I am testing using an iPad Air, iPhone 6 Plus and iPhone 4s
I am using the following three notification observers:
NSNotificationCenter.defaultCenter().addObserver(self, selector: "persistentStoreDidChange", name: NSPersistentStoreCoordinatorStoresDidChangeNotification, object: nil)
NSNotificationCenter.defaultCenter().addObserver(self, selector: "persistentStoreWillChange:", name: NSPersistentStoreCoordinatorStoresWillChangeNotification, object: managedContext.persistentStoreCoordinator)
NSNotificationCenter.defaultCenter().addObserver(self, selector: "receiveiCloudChanges:", name: NSPersistentStoreDidImportUbiquitousContentChangesNotification, object: managedContext.persistentStoreCoordinator)

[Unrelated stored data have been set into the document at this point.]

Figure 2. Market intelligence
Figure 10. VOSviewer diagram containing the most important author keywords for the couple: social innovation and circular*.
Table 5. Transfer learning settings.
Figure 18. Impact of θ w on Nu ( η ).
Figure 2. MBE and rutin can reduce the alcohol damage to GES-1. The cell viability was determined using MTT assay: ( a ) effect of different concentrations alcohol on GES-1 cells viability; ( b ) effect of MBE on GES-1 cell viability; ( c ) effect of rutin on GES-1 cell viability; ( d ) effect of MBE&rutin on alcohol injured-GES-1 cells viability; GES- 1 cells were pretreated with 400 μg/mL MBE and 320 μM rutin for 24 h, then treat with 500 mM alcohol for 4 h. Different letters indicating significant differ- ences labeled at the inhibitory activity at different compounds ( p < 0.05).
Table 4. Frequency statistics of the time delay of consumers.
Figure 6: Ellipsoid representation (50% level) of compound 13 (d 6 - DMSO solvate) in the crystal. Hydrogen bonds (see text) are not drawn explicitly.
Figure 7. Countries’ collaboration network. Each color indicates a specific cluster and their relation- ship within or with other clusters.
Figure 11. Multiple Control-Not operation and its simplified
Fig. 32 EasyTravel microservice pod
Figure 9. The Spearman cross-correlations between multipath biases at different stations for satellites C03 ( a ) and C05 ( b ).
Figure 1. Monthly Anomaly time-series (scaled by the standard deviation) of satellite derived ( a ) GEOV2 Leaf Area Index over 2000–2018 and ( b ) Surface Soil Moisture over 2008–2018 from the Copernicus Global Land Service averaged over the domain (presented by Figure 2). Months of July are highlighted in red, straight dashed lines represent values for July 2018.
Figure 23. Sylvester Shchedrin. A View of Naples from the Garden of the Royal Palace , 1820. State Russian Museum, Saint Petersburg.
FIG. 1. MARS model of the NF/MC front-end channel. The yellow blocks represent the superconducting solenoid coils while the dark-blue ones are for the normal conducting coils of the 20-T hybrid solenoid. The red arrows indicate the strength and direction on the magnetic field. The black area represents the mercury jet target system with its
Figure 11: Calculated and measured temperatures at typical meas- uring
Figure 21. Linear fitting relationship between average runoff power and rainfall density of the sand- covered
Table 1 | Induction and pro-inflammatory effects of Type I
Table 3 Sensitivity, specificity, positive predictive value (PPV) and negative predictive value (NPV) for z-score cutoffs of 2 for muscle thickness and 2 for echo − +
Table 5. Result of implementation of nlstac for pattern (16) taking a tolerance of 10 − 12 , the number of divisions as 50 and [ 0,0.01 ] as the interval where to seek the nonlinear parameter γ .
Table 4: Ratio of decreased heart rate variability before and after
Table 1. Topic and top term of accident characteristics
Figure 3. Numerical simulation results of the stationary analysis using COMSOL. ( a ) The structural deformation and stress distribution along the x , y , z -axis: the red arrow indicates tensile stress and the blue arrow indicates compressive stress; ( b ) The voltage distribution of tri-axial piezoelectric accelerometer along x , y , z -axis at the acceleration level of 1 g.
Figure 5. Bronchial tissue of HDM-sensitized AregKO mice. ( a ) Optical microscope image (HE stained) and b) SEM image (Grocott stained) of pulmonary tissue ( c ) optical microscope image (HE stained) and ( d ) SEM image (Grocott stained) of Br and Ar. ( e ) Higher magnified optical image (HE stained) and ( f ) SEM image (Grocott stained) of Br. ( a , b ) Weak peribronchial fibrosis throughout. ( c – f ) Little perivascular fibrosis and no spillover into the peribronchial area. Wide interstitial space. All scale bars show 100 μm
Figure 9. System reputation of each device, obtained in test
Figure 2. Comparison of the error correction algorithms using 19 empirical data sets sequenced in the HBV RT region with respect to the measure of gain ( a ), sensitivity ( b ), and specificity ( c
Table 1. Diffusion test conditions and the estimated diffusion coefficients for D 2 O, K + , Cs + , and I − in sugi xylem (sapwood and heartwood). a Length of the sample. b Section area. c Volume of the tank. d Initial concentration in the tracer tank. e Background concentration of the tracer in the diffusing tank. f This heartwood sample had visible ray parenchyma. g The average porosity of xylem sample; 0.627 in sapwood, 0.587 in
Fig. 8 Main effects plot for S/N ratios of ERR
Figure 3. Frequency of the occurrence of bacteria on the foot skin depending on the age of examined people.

and here is the function for the third one:
func receiveiCloudChanges(notification: NSNotification)
{
println("iCloud changes have occured")
dispatch_async(dispatch_get_main_queue())
{
self.activityIndicator.startAnimating()
self.updateLabel.text = "iCloud changes have occured"
self.managedContext.performBlockAndWait
{ () -> Void in
self.managedContext.mergeChangesFromContextDidSaveNotification(notification)
}
self.reloadTextViewAndTableView()
self.activityIndicator.stopAnimating()
}
}
I am not attempting to update the UI until the managedContext is finished with the merge, and I am performing everything on the main thread. I am really at a loss why the changes on one device are only displayed on the second or third one about 90-95% of the time.
As part of my trial and error, when I went to delete the app from my test devices and reinstall there is sometimes a message that an iCloud operation is pending, but it doesn't matter how long I wait, once the devices are out of sync they stay that way. Even when they are out of sync if I add another number or two those will still propagate to the other devices, but then I will invariably lose more data. It seems to work about 90% of the time.
I use the following to update the UI:
func reloadTextViewAndTableView()
{
let allPeopleFetch = NSFetchRequest(entityName: "Person")
var error : NSError?
let result = managedContext.executeFetchRequest(allPeopleFetch, error: &error) as! [Person]?
//Now reload the textView by grabbing every person in the DB and appending it to the textView
textView.text = ""
allPeople = managedContext.executeFetchRequest(allPeopleFetch, error: &error) as! [Person]
for dude in allPeople
{
textView.text = textView.text.stringByAppendingString(dude.name)
}
tableView.reloadData()
println("allPeople.count = \(allPeople.count)")
}
I am really at a stand still here. I am just not sure why it "usually" works...
So I am still not sure how or why CoreData is sometimes getting out of sync as described above. I have found though that if I enter one new number after another very rapidly is when it usually occurs.
As a workaround I have added a button to the UI that allows the user to force a resync with iCloud by rebuilding the NSPersistentStore using the following option.
NSPersistentStoreRebuildFromUbiquitousContentOption: true
I would much rather the store stayed in sync with all other devices all the time, but at least this way the user will never lose data. If they notice that they are missing a record they know they entered on another device, then all they have to do is hit the resync button.